Source text.
Content starts
Fli-1 inhibitors reduce the production of inflammatory cytokines in human renal glomerular endothelial cells and ameliorate lupus nephritis in NZB/W F1 mice

Abstract

Abstract Expression of transcription factor Fli-1 impacts lupus nephritis (LN) development in both human patients and murine models of lupus. We studied the effects of camptothecin and topotecan, Fli-1 inhibitors, on LN in NZB/W F1 mice and renal endothelial cells. Human Renal Glomerular Endothelial Cells (HRGEC) were treated with Fli-1 inhibitors, and inflammatory cytokines were measured after stimulation with IFN-α and IFN-γ. NZB/W F1 female mice were treated with camptothecin, topotecan, cyclophosphamide, or vehicle control. Blood and urine were collected, and autoantibodies and proteinuria were monitored. The expression of Fli-1 in HRGEC, when treated with 0.1 μM or higher concentrations of camptothecin, was significantly reduced. The production of MCP-1 and IP-10, inflammatory cytokines associated with LN development, were significantly lower in the HRGEC treated with camptothecin compared to the HRGEC treated with DMSO at 4 and 24 hours following stimulation with IFN-α and IFN-γ at the concentration of 100 ng/ml. NZB/W F1 mice were treated with camptothecin, topotecan, cyclophosphamide, or PBS control when more than 40% of mice had proteinuria higher than 30 mg/dL. At the age of 37 weeks, 70% of NZB/W F1 mice treated with vehicle had proteinuria higher than 2,000 mg/dL. None of the NZB/W F1 mice treated with camptothecin or topotecan had proteinuria higher than 100 mg/dL. One of the NZB/W F1 mice treated with cyclophosphamide had proteinuria higher than 100 mg/dL. Blood urea nitrogen (BUN) was lower in the sera from NZB/W F1 mice treated with camptothecin, topotecan, or cyclophosphamide compared to that of the mice treated with vehicle. Together, these results indicate that Fli-1 inhibitors are novel therapeutic approaches in treating LN.
Content ends
List of tasks.
1. Decide whether each statement agrees with the abstract on Fli-1 inhibitors, answering yes or no and quoting the deciding words: (a) Fli-1 expression in HRGEC fell significantly at camptothecin concentrations of 0.1 μM or higher; (b) two of the mice given cyclophosphamide had proteinuria above 100 mg/dL; (c) the NZB/W F1 mice in the study were male.
2. According to the abstract on Fli-1 inhibitors, at what age did 70% of the vehicle-treated mice have proteinuria higher than 2,000 mg/dL?

(Stored data entries)
Content starts
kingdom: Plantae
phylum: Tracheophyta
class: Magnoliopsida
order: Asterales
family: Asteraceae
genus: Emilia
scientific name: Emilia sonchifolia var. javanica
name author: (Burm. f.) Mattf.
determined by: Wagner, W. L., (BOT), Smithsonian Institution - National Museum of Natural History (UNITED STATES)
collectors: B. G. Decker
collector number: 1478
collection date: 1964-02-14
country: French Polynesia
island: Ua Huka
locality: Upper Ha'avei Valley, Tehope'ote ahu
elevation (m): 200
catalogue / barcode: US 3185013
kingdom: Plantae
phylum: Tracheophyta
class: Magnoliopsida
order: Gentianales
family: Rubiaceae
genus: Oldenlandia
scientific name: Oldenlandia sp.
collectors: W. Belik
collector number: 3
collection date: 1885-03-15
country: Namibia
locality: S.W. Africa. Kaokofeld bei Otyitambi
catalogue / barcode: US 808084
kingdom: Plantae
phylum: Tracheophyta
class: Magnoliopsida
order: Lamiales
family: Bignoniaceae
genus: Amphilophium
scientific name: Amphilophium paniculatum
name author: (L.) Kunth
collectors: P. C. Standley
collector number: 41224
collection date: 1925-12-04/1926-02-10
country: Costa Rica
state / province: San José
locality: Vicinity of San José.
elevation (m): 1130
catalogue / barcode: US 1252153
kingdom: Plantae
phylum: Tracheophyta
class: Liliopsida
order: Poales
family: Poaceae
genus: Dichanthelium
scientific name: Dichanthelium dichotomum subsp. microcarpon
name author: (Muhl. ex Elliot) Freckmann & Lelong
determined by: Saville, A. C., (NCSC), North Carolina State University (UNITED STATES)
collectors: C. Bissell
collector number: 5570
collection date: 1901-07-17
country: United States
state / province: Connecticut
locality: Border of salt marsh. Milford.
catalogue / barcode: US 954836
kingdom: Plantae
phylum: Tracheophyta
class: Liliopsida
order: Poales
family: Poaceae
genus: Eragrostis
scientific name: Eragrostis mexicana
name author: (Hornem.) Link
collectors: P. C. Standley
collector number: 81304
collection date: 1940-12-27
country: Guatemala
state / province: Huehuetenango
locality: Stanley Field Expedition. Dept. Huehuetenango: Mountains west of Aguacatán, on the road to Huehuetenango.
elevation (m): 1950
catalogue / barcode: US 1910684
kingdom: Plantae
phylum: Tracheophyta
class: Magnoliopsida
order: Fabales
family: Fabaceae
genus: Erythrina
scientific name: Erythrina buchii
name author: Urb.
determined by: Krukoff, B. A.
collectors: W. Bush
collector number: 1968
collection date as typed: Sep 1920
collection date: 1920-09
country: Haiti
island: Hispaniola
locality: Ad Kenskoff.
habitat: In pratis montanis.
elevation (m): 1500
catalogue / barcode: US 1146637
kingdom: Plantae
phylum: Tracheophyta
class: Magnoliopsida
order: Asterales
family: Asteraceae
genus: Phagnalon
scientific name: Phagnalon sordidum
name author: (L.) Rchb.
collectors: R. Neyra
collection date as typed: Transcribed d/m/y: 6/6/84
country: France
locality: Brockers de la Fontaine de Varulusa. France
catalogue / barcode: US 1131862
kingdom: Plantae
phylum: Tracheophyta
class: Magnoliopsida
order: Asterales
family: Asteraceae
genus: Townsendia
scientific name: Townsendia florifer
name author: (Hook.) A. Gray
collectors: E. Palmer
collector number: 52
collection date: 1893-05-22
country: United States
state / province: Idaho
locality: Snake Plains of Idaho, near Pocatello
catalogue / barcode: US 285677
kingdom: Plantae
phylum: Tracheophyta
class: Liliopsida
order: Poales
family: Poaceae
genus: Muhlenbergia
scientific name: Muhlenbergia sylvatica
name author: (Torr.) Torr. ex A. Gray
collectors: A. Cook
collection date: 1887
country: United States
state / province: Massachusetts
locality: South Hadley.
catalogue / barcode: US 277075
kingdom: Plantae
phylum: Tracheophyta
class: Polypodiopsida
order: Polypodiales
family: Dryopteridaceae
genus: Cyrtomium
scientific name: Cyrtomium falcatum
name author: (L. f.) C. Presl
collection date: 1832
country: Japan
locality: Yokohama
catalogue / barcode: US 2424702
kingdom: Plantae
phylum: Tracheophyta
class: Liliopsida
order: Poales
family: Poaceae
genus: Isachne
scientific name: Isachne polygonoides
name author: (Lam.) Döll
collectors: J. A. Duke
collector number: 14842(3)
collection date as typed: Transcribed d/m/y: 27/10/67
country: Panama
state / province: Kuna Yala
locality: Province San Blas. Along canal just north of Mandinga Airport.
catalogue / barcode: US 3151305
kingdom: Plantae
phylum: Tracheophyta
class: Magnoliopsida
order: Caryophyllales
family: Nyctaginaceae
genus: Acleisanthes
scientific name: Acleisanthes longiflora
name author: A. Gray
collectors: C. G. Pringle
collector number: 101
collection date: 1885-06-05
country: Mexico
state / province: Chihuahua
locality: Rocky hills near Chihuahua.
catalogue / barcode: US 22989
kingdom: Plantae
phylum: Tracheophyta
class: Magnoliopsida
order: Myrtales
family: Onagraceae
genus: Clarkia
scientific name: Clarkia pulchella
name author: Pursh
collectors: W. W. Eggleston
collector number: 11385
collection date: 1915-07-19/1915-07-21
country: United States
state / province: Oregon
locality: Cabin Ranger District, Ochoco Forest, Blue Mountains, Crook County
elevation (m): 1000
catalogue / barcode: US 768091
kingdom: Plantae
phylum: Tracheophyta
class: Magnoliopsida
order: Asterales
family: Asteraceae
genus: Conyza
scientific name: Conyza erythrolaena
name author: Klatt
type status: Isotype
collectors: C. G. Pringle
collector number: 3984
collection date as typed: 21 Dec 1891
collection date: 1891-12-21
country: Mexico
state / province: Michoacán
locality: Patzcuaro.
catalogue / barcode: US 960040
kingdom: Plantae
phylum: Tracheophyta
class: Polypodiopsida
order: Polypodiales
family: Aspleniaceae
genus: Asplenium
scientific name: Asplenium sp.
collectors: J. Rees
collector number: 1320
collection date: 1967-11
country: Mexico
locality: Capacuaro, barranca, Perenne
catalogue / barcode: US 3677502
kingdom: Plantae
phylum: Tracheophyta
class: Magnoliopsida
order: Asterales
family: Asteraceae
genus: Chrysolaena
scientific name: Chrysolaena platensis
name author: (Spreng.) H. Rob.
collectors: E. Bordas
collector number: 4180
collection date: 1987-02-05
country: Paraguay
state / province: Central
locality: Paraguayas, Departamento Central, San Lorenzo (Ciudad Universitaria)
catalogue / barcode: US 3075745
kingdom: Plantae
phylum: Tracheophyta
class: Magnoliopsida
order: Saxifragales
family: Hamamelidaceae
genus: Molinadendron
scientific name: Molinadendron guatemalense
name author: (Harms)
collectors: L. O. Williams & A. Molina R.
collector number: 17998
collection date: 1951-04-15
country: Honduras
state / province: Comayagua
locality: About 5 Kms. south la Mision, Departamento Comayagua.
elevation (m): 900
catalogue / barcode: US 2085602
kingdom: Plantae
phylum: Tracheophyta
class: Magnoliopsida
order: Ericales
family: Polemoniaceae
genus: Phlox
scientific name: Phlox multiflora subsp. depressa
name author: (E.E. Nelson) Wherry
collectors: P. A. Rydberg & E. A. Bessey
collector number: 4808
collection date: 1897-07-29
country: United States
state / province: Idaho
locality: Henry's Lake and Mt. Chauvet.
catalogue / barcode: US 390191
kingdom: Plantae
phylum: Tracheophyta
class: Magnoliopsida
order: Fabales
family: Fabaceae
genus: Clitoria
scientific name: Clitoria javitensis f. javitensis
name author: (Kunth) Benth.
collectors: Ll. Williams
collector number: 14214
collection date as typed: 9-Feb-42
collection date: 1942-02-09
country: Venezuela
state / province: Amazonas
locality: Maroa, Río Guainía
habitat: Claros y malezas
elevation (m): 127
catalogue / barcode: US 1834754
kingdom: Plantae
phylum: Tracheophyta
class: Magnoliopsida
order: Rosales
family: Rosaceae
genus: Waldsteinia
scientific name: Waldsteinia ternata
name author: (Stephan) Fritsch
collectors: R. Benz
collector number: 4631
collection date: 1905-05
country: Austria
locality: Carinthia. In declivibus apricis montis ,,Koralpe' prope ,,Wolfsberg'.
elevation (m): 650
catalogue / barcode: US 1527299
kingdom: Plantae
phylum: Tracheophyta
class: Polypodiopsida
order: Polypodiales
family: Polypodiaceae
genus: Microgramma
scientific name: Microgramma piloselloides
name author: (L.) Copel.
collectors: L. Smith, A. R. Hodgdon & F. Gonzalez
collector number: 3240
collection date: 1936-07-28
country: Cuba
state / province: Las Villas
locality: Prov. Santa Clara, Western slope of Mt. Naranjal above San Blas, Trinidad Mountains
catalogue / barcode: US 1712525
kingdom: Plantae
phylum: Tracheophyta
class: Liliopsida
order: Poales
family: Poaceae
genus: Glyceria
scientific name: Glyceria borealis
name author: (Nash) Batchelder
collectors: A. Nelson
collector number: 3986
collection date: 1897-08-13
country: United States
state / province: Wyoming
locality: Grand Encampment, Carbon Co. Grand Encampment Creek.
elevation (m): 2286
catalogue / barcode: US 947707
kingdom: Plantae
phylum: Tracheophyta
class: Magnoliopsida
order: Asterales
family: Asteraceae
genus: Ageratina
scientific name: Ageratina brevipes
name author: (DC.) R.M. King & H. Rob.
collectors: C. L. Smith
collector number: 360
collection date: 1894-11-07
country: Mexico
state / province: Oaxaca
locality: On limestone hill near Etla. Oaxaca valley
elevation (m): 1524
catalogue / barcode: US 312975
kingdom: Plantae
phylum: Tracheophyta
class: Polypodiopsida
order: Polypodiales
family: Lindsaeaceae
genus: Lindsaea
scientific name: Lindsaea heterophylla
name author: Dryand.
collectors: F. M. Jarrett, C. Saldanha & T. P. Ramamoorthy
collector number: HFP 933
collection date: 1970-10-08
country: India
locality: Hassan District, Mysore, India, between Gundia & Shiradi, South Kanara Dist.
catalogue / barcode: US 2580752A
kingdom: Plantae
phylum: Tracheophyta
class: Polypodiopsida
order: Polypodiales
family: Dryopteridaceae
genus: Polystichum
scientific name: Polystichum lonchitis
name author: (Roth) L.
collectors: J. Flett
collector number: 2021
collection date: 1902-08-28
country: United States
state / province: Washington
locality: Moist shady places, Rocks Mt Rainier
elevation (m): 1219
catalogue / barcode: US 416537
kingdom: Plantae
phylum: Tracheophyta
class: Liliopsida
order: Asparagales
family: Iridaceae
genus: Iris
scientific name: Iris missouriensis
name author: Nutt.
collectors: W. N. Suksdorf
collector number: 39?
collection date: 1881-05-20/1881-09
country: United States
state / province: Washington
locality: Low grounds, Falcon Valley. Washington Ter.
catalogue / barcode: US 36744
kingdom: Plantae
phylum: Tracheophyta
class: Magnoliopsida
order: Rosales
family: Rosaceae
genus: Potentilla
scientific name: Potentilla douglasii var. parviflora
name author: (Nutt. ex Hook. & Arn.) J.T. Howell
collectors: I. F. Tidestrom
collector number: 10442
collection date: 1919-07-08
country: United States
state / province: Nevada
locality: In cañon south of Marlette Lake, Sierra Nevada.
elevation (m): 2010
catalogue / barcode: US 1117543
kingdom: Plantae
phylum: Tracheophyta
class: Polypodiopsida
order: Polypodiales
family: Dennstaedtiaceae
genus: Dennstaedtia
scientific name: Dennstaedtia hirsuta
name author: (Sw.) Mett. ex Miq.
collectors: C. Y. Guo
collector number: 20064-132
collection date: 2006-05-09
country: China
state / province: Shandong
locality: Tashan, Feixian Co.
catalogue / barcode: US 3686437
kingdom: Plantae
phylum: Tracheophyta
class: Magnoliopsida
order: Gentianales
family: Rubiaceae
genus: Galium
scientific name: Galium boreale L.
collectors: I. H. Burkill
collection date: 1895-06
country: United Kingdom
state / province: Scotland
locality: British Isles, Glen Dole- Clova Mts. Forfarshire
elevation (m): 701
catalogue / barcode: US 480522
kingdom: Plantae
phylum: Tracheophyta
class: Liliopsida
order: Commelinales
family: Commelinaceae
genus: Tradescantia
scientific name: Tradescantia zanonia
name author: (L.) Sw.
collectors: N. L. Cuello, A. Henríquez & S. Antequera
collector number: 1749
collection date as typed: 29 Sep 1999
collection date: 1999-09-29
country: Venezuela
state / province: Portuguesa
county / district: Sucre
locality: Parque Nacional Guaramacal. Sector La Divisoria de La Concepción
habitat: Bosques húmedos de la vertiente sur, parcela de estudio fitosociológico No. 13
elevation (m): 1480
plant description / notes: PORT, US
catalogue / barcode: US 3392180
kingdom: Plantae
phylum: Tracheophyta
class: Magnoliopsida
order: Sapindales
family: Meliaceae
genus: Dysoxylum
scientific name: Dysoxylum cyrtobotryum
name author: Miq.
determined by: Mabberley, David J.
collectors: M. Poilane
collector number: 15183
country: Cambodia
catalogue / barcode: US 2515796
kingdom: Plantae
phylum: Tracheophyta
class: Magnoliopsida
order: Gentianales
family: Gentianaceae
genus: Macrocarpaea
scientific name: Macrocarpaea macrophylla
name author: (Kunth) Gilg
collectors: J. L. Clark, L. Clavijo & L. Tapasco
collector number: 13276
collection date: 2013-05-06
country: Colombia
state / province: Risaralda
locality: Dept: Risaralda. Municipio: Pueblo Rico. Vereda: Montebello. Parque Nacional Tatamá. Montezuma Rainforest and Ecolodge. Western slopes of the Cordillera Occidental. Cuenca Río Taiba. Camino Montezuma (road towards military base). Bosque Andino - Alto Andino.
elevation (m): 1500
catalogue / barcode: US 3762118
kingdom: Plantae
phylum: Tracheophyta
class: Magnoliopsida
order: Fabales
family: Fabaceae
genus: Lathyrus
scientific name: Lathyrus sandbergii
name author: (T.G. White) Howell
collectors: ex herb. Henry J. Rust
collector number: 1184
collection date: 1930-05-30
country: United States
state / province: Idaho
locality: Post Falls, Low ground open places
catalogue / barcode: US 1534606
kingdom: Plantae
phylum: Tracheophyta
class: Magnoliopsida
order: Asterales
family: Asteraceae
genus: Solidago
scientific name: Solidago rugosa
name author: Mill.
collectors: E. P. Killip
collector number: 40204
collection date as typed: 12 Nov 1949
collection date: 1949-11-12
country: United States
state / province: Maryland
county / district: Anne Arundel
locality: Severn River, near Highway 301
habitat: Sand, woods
Content ends
Solutions in order.
1.
(a) Yes: "The expression of Fli-1 in HRGEC, when treated with 0.1 μM or higher concentrations of camptothecin, was significantly reduced."
(b) No: "One of the NZB/W F1 mice treated with cyclophosphamide had proteinuria higher than 100 mg/dL."
(c) No: "NZB/W F1 female mice were treated with camptothecin, topotecan, cyclophosphamide, or vehicle control."

2. At 37 weeks.